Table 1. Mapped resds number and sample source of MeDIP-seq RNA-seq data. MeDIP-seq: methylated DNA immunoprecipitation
★ ★ ★ ★ ★ ★ ★
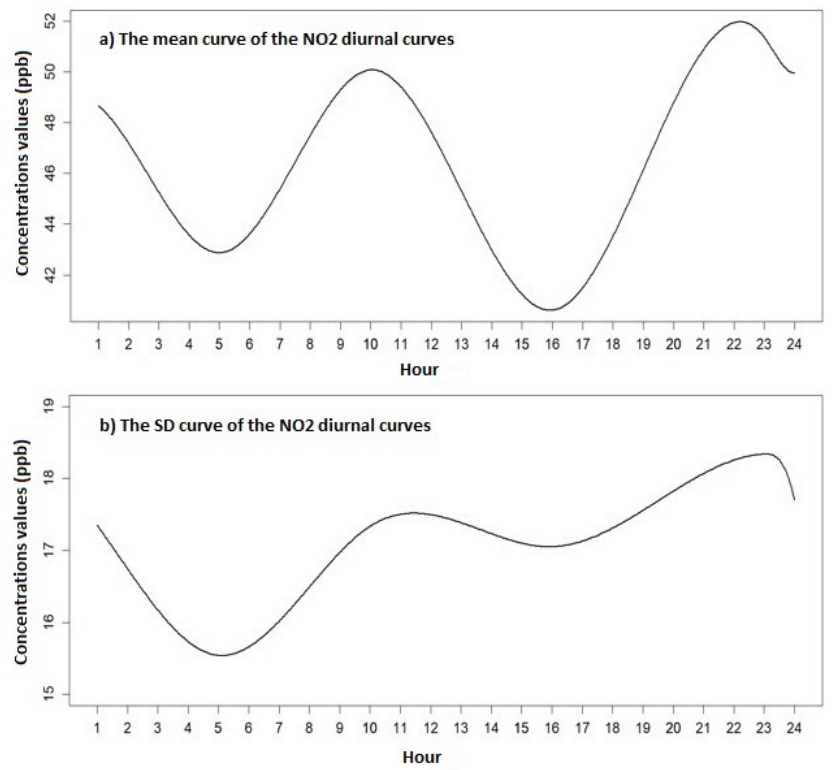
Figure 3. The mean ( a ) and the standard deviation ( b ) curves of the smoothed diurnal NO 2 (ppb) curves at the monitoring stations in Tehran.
★ ★ ★ ★ ★ ★ ★
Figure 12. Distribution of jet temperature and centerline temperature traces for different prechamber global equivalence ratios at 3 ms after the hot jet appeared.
★ ★ ★ ★ ★ ★ ★
**Exercise instructions:** What lines in the records contain the word "Figure"? Return each one.

**Result:**
Figure 3. The mean ( a ) and the standard deviation ( b ) curves of the smoothed diurnal NO 2 (ppb) curves at the monitoring stations in Tehran.
Figure 12. Distribution of jet temperature and centerline temperature traces for different prechamber global equivalence ratios at 3 ms after the hot jet appeared.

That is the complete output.